Write out every item below word for word, changing nothing.

------------------------------------------------------------

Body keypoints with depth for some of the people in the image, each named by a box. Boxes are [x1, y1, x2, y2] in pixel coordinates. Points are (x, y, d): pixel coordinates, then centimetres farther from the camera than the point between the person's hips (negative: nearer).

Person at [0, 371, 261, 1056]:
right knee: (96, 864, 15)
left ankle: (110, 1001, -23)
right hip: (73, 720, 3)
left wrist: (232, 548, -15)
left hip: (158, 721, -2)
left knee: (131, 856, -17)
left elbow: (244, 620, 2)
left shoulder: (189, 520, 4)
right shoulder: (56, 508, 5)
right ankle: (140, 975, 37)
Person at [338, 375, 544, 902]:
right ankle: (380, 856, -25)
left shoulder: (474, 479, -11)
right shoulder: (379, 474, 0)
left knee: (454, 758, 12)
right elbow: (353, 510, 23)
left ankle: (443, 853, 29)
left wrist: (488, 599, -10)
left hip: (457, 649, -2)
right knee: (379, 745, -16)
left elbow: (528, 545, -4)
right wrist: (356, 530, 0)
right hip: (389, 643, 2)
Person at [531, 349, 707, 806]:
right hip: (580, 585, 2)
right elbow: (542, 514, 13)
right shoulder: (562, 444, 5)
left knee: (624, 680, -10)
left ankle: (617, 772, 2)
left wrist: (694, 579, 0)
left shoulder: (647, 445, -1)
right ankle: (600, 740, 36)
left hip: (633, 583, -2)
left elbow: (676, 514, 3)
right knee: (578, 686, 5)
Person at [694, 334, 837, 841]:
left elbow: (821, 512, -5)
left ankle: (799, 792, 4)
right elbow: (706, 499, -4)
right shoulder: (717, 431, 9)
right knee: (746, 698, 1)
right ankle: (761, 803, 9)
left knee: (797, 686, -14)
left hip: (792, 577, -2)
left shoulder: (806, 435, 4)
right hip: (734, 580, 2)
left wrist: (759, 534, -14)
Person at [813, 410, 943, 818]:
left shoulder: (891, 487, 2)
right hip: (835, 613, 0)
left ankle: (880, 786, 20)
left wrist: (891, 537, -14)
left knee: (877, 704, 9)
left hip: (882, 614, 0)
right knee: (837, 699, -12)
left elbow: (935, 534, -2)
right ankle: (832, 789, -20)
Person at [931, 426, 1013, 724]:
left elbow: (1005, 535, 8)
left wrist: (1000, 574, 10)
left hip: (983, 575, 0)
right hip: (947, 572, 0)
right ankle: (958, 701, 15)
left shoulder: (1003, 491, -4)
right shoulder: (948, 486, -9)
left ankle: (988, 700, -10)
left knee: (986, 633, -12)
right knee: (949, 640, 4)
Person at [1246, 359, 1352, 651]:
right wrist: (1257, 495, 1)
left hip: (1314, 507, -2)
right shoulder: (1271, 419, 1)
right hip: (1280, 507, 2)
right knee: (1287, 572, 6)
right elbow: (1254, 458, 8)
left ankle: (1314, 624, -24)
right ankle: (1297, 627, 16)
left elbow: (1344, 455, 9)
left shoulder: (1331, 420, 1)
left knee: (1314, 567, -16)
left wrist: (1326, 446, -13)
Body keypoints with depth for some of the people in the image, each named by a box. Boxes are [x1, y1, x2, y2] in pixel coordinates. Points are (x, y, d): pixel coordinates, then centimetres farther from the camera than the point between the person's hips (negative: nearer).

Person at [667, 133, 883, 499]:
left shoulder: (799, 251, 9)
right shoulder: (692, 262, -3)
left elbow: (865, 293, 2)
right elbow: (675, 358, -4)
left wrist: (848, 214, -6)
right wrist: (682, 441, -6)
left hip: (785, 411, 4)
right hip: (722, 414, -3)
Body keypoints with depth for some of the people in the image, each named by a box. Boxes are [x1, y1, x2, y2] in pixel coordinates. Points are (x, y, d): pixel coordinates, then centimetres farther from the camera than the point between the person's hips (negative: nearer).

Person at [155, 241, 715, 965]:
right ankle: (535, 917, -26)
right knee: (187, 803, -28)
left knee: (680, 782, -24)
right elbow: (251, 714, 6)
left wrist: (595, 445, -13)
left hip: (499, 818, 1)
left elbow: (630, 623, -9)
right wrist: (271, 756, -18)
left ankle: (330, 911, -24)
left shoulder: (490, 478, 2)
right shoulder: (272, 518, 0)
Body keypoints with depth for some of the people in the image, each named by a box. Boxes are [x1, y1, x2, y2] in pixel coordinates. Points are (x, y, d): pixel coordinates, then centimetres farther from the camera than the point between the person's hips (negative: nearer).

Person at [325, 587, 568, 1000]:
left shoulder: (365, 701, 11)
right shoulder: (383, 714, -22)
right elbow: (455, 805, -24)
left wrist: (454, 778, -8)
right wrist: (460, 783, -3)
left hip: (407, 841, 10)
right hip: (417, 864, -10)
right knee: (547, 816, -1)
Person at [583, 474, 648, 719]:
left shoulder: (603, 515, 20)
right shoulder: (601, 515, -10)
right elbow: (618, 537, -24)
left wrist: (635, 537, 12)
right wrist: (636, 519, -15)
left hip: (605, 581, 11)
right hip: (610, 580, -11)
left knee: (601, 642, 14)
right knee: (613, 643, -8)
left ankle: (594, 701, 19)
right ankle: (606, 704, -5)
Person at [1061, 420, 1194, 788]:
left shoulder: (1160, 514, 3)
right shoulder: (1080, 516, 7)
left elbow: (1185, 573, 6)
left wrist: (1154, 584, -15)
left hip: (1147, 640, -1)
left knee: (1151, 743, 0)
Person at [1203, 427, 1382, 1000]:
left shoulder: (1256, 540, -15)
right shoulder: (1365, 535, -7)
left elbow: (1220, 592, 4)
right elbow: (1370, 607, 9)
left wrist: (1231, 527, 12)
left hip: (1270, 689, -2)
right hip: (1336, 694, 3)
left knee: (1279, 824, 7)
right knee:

------------------------------------------------------------

**Completed task**
Body keypoints with depth for some of the people in the image, each named by a box. Boxes are [x1, y1, x2, y2] in pixel coordinates. Points are (x, y, d): pixel coordinates, then centimetres farther from the camera than the point between the person's hips (negative: nearer).

Person at [0, 371, 261, 1056]:
right knee: (96, 864, 15)
left ankle: (110, 1001, -23)
right hip: (73, 720, 3)
left wrist: (232, 548, -15)
left hip: (158, 721, -2)
left knee: (131, 856, -17)
left elbow: (244, 620, 2)
left shoulder: (189, 520, 4)
right shoulder: (56, 508, 5)
right ankle: (140, 975, 37)
Person at [338, 375, 544, 902]:
right ankle: (380, 856, -25)
left shoulder: (474, 479, -11)
right shoulder: (379, 474, 0)
left knee: (454, 758, 12)
right elbow: (353, 510, 23)
left ankle: (443, 853, 29)
left wrist: (488, 599, -10)
left hip: (457, 649, -2)
right knee: (379, 745, -16)
left elbow: (528, 545, -4)
right wrist: (356, 530, 0)
right hip: (389, 643, 2)
Person at [531, 349, 707, 806]:
right hip: (580, 585, 2)
right elbow: (542, 514, 13)
right shoulder: (562, 444, 5)
left knee: (624, 680, -10)
left ankle: (617, 772, 2)
left wrist: (694, 579, 0)
left shoulder: (647, 445, -1)
right ankle: (600, 740, 36)
left hip: (633, 583, -2)
left elbow: (676, 514, 3)
right knee: (578, 686, 5)
Person at [694, 334, 837, 841]:
left elbow: (821, 512, -5)
left ankle: (799, 792, 4)
right elbow: (706, 499, -4)
right shoulder: (717, 431, 9)
right knee: (746, 698, 1)
right ankle: (761, 803, 9)
left knee: (797, 686, -14)
left hip: (792, 577, -2)
left shoulder: (806, 435, 4)
right hip: (734, 580, 2)
left wrist: (759, 534, -14)
Person at [813, 410, 943, 818]:
left shoulder: (891, 487, 2)
right hip: (835, 613, 0)
left ankle: (880, 786, 20)
left wrist: (891, 537, -14)
left knee: (877, 704, 9)
left hip: (882, 614, 0)
right knee: (837, 699, -12)
left elbow: (935, 534, -2)
right ankle: (832, 789, -20)
Person at [931, 426, 1013, 724]:
left elbow: (1005, 535, 8)
left wrist: (1000, 574, 10)
left hip: (983, 575, 0)
right hip: (947, 572, 0)
right ankle: (958, 701, 15)
left shoulder: (1003, 491, -4)
right shoulder: (948, 486, -9)
left ankle: (988, 700, -10)
left knee: (986, 633, -12)
right knee: (949, 640, 4)
Person at [1246, 359, 1352, 651]:
right wrist: (1257, 495, 1)
left hip: (1314, 507, -2)
right shoulder: (1271, 419, 1)
right hip: (1280, 507, 2)
right knee: (1287, 572, 6)
right elbow: (1254, 458, 8)
left ankle: (1314, 624, -24)
right ankle: (1297, 627, 16)
left elbow: (1344, 455, 9)
left shoulder: (1331, 420, 1)
left knee: (1314, 567, -16)
left wrist: (1326, 446, -13)
Body keypoints with depth for some of the people in the image, each named by a box. Boxes are [x1, y1, x2, y2] in pixel coordinates. Points are (x, y, d): pixel coordinates, then centimetres farther from the camera than the point between the person's hips (negative: nearer).

Person at [667, 133, 883, 499]:
left shoulder: (799, 251, 9)
right shoulder: (692, 262, -3)
left elbow: (865, 293, 2)
right elbow: (675, 358, -4)
left wrist: (848, 214, -6)
right wrist: (682, 441, -6)
left hip: (785, 411, 4)
right hip: (722, 414, -3)
Body keypoints with depth for some of the people in the image, each named by a box. Boxes are [x1, y1, x2, y2] in pixel coordinates. Points are (x, y, d): pixel coordinates, then centimetres farther from the camera than the point between the person's hips (negative: nearer).

Person at [155, 241, 715, 965]:
right ankle: (535, 917, -26)
right knee: (187, 803, -28)
left knee: (680, 782, -24)
right elbow: (251, 714, 6)
left wrist: (595, 445, -13)
left hip: (499, 818, 1)
left elbow: (630, 623, -9)
right wrist: (271, 756, -18)
left ankle: (330, 911, -24)
left shoulder: (490, 478, 2)
right shoulder: (272, 518, 0)
Body keypoints with depth for some of the people in the image, each named by a box. Boxes are [x1, y1, x2, y2] in pixel coordinates. Points are (x, y, d): pixel coordinates, then centimetres farther from the camera than the point between the person's hips (negative: nearer).

Person at [325, 587, 568, 1000]:
left shoulder: (365, 701, 11)
right shoulder: (383, 714, -22)
right elbow: (455, 805, -24)
left wrist: (454, 778, -8)
right wrist: (460, 783, -3)
left hip: (407, 841, 10)
right hip: (417, 864, -10)
right knee: (547, 816, -1)
Person at [583, 474, 648, 719]:
left shoulder: (603, 515, 20)
right shoulder: (601, 515, -10)
right elbow: (618, 537, -24)
left wrist: (635, 537, 12)
right wrist: (636, 519, -15)
left hip: (605, 581, 11)
right hip: (610, 580, -11)
left knee: (601, 642, 14)
right knee: (613, 643, -8)
left ankle: (594, 701, 19)
right ankle: (606, 704, -5)
Person at [1061, 420, 1194, 788]:
left shoulder: (1160, 514, 3)
right shoulder: (1080, 516, 7)
left elbow: (1185, 573, 6)
left wrist: (1154, 584, -15)
left hip: (1147, 640, -1)
left knee: (1151, 743, 0)
Person at [1203, 427, 1382, 1000]:
left shoulder: (1256, 540, -15)
right shoulder: (1365, 535, -7)
left elbow: (1220, 592, 4)
right elbow: (1370, 607, 9)
left wrist: (1231, 527, 12)
left hip: (1270, 689, -2)
right hip: (1336, 694, 3)
left knee: (1279, 824, 7)
right knee:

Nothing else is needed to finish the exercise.